> _WHAT TO WORK ON_:
Write the listing out again word for word, excluding any pictures.

> _RECORDS SUPPLIED_:
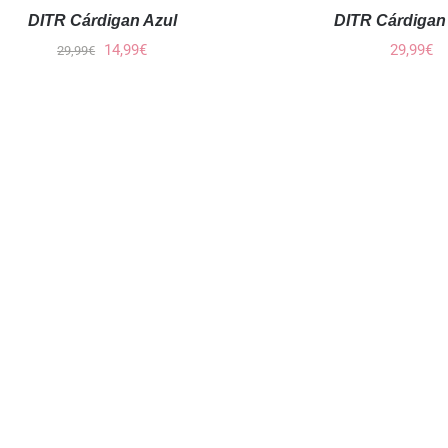
DITR Cárdigan
DITR Cárdigan Azul
El
El
29,99
€
14,99
€
29,99
€
precio
precio
original
actual
era:
es:
29,99€.
14,99€.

> _SOLUTION TO THIS TASK_:
DITR Cárdigan
DITR Cárdigan Azul
El
El
29,99
€
14,99
€
29,99
€
precio
precio
original
actual
era:
es:
29,99€.
14,99€.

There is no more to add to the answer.